What you will do:
a: Reproduce the portion of the movie review starting at "My Movie Weekend" and ending at "the Academy Awards.".
b: Name every actor the movie review mentions.
c: According to the movie review, in what month and year did Diana, Princess of Wales, die?

My Movie Weekend Pt 2. The Queen
I know I shouldn't do it, but a lot of people do: I refilled my drink after "Running With Scissors" then strolled into an afternoon screening of "The Queen" at The Grove. Two movies for the price of one! When watching "Scissors," you feel sure that Annette Bening will finally win the best actress Oscar. Then you see "The Queen" with Helen Mirren in a flawless performance as the reignig British monarch and you know who's going to be holding that statuette the night of the Academy Awards.
Mirren won the Emmy a few months ago for playing the first Queen Elizabeth and these two very different roles of a lifetime.
"The Queen" dramatizes the aftermath of the death of Diana, Princess of Wales, in August 1997 in a horrific car crash in London. The story of her death has been often told but there has never been a movie focusing on the grieving British public's disbelief and anger toward their queen for staying holed up at the royal country estate without uttering a word or even issuing a statement about the death of her former daughter-in-law, Diana, who was the mother of her grandson William, the future King of England.

It took a new Prime Minister, Tony Blair (portrayed wonderfully in the film by Michael Sheen to convince the Queen - clearly out of touch with the public mood - to return to London, fly the flag over Buckingham Palace at half-mast, and to address her subjects in a live television address. I do wish the filmaker had allowed the audience to hear Mirren do the address in its entirety instead of having Blair's wife Cherie (Helen McCrory) talk over the last part of it. She was amusing through much of the film but in that scene, I did so want her to shut up.

Supplied information:

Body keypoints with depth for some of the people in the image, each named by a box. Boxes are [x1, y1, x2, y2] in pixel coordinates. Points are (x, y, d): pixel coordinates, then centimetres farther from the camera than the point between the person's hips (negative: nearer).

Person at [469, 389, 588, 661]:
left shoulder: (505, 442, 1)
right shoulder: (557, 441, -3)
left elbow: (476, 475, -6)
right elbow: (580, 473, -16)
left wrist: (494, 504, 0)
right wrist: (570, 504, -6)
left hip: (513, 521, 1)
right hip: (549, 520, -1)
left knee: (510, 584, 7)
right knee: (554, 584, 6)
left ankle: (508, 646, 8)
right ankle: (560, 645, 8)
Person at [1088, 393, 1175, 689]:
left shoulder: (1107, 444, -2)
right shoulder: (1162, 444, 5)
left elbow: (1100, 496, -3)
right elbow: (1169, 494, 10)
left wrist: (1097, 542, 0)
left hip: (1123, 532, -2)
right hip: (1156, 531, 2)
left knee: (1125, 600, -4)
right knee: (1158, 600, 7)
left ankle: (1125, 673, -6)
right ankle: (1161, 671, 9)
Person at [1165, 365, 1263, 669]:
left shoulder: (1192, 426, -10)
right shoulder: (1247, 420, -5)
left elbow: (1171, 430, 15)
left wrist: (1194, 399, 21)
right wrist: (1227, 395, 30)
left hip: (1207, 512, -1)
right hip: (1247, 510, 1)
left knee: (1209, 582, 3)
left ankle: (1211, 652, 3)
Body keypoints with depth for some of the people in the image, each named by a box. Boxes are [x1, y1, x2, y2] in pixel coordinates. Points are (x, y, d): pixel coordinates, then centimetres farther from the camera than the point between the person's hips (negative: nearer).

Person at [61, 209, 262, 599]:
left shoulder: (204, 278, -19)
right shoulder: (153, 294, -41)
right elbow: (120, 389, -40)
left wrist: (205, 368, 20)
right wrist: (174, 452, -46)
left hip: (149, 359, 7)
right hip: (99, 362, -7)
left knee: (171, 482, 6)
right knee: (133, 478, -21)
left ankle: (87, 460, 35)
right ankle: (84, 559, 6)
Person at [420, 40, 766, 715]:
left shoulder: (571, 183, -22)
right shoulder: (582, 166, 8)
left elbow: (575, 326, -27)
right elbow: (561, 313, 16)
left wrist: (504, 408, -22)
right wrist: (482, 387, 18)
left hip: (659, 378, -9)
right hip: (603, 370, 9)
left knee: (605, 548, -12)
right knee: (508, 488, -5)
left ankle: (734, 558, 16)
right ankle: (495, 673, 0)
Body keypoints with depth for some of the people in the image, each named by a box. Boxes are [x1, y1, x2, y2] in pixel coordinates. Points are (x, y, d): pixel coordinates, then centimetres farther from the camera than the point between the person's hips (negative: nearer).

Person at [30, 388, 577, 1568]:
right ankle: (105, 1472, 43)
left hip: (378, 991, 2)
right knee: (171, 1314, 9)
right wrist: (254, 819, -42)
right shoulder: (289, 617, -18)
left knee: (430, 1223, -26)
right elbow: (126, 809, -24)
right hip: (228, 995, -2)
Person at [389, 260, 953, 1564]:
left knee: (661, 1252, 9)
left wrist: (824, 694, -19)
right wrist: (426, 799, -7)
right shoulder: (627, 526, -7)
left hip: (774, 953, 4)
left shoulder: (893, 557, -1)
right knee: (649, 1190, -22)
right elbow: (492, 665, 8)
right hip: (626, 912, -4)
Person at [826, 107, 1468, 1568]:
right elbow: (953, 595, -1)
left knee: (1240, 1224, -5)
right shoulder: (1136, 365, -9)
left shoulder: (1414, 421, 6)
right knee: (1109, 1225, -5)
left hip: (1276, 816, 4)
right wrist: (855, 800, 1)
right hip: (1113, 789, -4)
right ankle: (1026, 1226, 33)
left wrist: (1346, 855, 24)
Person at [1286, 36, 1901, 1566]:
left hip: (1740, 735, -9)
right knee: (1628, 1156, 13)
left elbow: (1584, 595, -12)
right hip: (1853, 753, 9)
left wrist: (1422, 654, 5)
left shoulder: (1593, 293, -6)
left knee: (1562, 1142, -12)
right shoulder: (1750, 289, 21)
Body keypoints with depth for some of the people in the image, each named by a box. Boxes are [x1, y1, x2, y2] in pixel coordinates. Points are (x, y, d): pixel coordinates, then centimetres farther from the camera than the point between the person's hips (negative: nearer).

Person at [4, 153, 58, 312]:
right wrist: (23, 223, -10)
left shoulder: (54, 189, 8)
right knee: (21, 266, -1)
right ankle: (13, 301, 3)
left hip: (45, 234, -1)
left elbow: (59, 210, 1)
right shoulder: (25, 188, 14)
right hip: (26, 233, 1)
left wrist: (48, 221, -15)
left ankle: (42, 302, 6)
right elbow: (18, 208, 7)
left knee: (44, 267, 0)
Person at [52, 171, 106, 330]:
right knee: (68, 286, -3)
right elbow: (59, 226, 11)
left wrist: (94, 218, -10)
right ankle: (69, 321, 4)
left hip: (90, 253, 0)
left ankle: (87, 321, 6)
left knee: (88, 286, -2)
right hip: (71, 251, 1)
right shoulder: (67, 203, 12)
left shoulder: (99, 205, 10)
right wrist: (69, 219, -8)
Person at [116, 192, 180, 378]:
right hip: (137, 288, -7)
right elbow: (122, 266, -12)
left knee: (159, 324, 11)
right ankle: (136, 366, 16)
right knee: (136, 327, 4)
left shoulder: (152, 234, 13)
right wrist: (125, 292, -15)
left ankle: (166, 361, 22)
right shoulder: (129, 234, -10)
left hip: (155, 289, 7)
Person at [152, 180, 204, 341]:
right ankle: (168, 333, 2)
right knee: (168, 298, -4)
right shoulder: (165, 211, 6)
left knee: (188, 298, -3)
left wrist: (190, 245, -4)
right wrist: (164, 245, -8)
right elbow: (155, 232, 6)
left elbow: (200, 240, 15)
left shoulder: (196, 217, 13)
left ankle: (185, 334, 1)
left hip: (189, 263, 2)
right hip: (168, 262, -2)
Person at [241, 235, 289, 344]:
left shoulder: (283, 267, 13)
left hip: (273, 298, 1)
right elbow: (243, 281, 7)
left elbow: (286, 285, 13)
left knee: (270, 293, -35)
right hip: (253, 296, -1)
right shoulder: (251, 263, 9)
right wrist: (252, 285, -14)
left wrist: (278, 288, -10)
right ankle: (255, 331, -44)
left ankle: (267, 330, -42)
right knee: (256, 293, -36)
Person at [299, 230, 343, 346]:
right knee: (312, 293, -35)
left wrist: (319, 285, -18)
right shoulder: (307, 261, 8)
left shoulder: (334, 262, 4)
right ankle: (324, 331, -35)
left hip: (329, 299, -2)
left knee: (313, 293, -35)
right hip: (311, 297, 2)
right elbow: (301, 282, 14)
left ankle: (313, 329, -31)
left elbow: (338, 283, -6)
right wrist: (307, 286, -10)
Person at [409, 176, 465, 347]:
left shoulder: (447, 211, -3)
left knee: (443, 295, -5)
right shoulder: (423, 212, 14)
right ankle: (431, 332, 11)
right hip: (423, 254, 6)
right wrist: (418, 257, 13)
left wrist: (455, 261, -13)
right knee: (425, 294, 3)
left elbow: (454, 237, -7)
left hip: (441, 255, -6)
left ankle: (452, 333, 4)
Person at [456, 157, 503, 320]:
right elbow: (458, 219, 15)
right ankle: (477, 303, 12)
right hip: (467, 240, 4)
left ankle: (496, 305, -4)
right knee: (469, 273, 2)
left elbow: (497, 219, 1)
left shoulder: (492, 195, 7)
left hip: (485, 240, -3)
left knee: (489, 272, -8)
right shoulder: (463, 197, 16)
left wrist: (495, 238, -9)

Solved problems:
a:
My Movie Weekend Pt 2. The Queen
I know I shouldn't do it, but a lot of people do: I refilled my drink after "Running With Scissors" then strolled into an afternoon screening of "The Queen" at The Grove. Two movies for the price of one! When watching "Scissors," you feel sure that Annette Bening will finally win the best actress Oscar. Then you see "The Queen" with Helen Mirren in a flawless performance as the reignig British monarch and you know who's going to be holding that statuette the night of the Academy Awards.

b: Annette Bening, Helen Mirren, Michael Sheen, Helen McCrory

c: August 1997